** START OF Document excerpt **
Jeff Martin - ROTH Capital Partners

Okay and then I was curious about the workers compensation infrastructure investment, then it affected the worker’s comp as their percentage of gross payroll by about 10 basis points. If that investment, just curious about specifically that investment, and if that was specific to Q2, is that an ongoing investment because according to my calculation, $600,000 free tax which means out of that that investment you could beat it by 6% to 7% a quarter?

Mike Elich

Part of it is associated with just a, with the growth rate that we have had we continued to have the invest back up in infrastructure, so when you look at some of the cost structures that we build into that bucket you have risk management which on a build basis or quarter-over-quarter or year-over-basis we see build there to see upfront of that infrastructure build. We also have increase cost around our TPACs or our third party administrators of which we internally administer part of our claims than we externally administer, and so in an effort to make sure that we are not getting claim to occur, we have invested further upfront of that.

And another area would be increase to the variable cost of commission or referral fees that we pay back to individuals and as we have gone through an increased our overall rate structure, it reflects that into a higher basis for that calculated fee. So, all those are components. Over time if our growth rate normalizes, you are going to see that number normalize back a little bit but for the most part it’s just us also been conservative with how we are running the business but not wanting to short change today for tomorrow.

Jeff Martin - ROTH Capital Partners

Okay, so we might see that elevated for another quarter or two then come down if gross rate normalizes somewhere in the 20% to 25% range, is that what you're saying?

Mike Elich

Yes, you would think about infrastructure cost is that you always have the build out in front of it just like you’re seeing that in our SG&A cost but overtime as growth starts to normalize you’re going also see a start to lever that investment more effectively. So we talked about what our capacity would be at a zero or normalized growth rate and the capacity increases significantly. Since we’ve really never been there we don’t know how much but at the same time when you’re growing at even plus 30%. You better make sure that you’re out in front of yourself a year to 18 months because that is not a very long timeframe when you’re running the kind of volume through your organization that we are.
** END OF Document excerpt **
** START OF Raw records **
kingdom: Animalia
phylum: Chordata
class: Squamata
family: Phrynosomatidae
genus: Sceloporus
** END OF Raw records **
→ Do this
Copy the earnings call transcript from "Okay and then" up to and including "7% a quarter?", renaming "infrastructure" to "technology" wherever it occurs.

→ Result
Okay and then I was curious about the workers compensation technology investment, then it affected the worker’s comp as their percentage of gross payroll by about 10 basis points. If that investment, just curious about specifically that investment, and if that was specific to Q2, is that an ongoing investment because according to my calculation, $600,000 free tax which means out of that that investment you could beat it by 6% to 7% a quarter?